Blake sighed and patted the bed beside her again. I bit my lip and crossed my arms, just being stupidly defiant. She did it one last time before I gave in and sat next to her.

"Yang… I'm sorry, but I can't change my feelings for you. I can't stop liking you… but are you really upset about this? I'd expect this from someone like Cardin-"

"Upset?! You think I'm mad at you? For liking me?!" I could tell I'd lost control of my Aura all over again.

"She thinks I'm mad that she's gay. I can't believe this."

"Aren't you," she asked me. Her ears twitched as someone slammed a door out in the hallway.

"Now I'm furious! Did you honestly think I would be mad that you liked me? What kind of person do you think I am?!"

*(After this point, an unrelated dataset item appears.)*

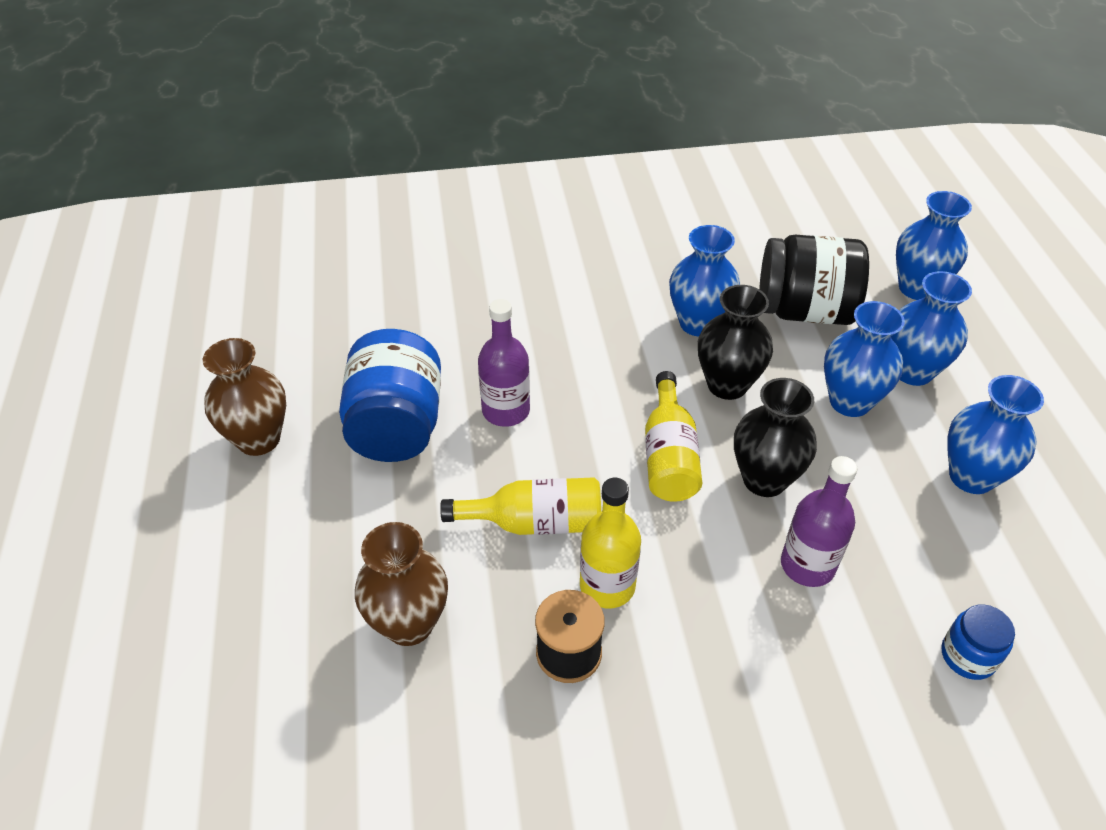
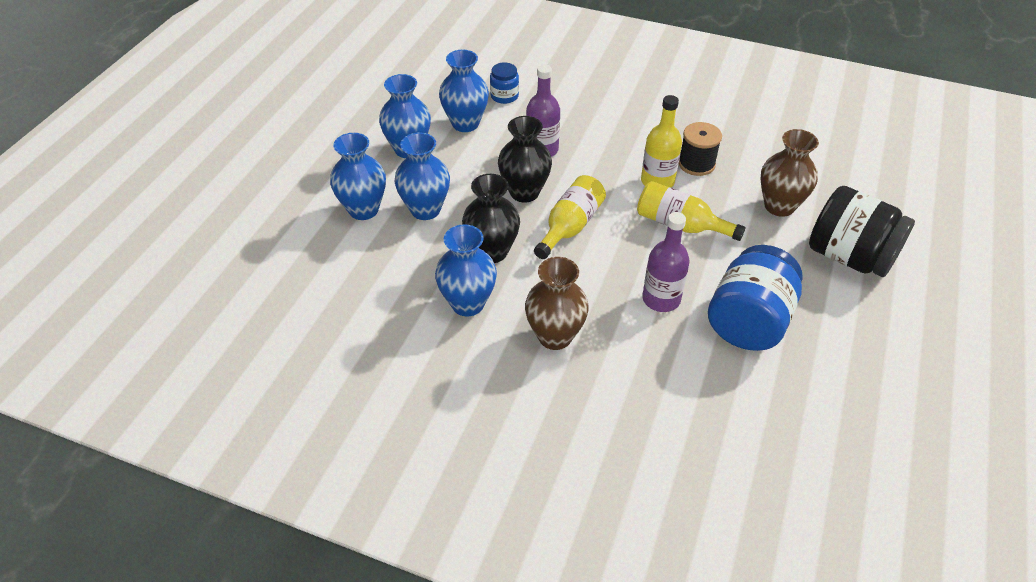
camera: 150 degrees left, 0 degrees up
(259, 439) = (861, 355): brown vase -> brown vase (555, 336)
(804, 311) = (380, 278): black jar -> black jar (849, 256)
(917, 288) = (280, 259): blue vase -> blue vase (465, 123)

"Yang, I can't know how you feel unless you tell me… It's the same way you couldn't know how I felt until I told you." That made sense… but I was still upset she'd think I was such a shitty person.

"So what do you feel?"

What did I feel…

"I'm embarrassed."

"Why?" She looked really nice. Her legs were crossed, her arms folded. Like a cute model posing for a photo shoot.

"You saw me naked." I couldn't help but let out a shaky breath. The situation itself was kind of funny.

"Sorry about that…" Blake patted my thigh softly, her fingers on my skin for the least amount of time possible.

"That's not your fault… I should've just taken them off in the shower anyway…" Her ears twitched again as someone else slammed a door. I had no idea what was going on outside, but it must've been loud. "I'm embarrassed for you, too," I admitted.

"Empathetic? Why?"

"I don't know… I'm just picturing myself in your place… I know what it feels like to get rejected…" Well, I didn't… but a few guys and girls I knew back at Signal made it very clear what it felt like when I rejected them.

"Yang, I'm fine. I'm actually happier than I've been in a long time. You said no. It hurts but… I'm not entitled to your affection. And honestly, the affection you already give me is more than enough."

That was unnecessarily cute…

"I feel awkward…"

"Why?"

"I'd never had anyone actually like me before. I mean… guys and girls have all asked me out before but… they didn't even actually know me. You do and… I don't know."

She looked up, staring at the bottom of my bunk. I wish I knew what she was thinking.

"If it's any consolation I doubt I know you as well as you think I do. I couldn't even tell you were having a hard time processing this. I'm sorry."

"Quit apologizing… it was my fault. I should've tried talking to you before. Like you said…" I shrugged, trying to brush off the guilt I felt.

"No… I should've followed up with you about it. Professor Wheat even suggested I should after I spoke to her about it. I thought I could just get through this without following up and I did. I didn't understand that the follow up wasn't necessarily for me…" She watched me for a bit, and I couldn't do anything but stare at my toes.

"Anything else," she asked softly, her voice was all grumbly as she spoke so low.

"… I'm sorry," I said after a long pause. I felt so stupid after all of this.

"Why?"

"For making this about me. For assuming you'd be embarrassed or something. That was wrong of me…" I looked to her and I don't know what I expected. It definitely wasn't the smile on her face, or the way her ears perk up when she's happy.

"I'm fine, Yang. I was a member of the White Fang for years. Every day I had to risk my life for 'the well being of Faunus everywhere.' We didn't have time to feel. We were so busy being Faunus we didn't have time to be… human." I looked into her eyes. She looked so happy, she was practically glowing. She reminded me of Ruby when someone hands her a fresh baked batch of double chocolate chip cookies.

"And then I met all of you. And Ruby's great and even Weiss is growing on me and you… you make me the most pleasant kind of happy…"

I couldn't remember much of what happened after that. There was a hug. A smile. A joke. Why did I feel worse?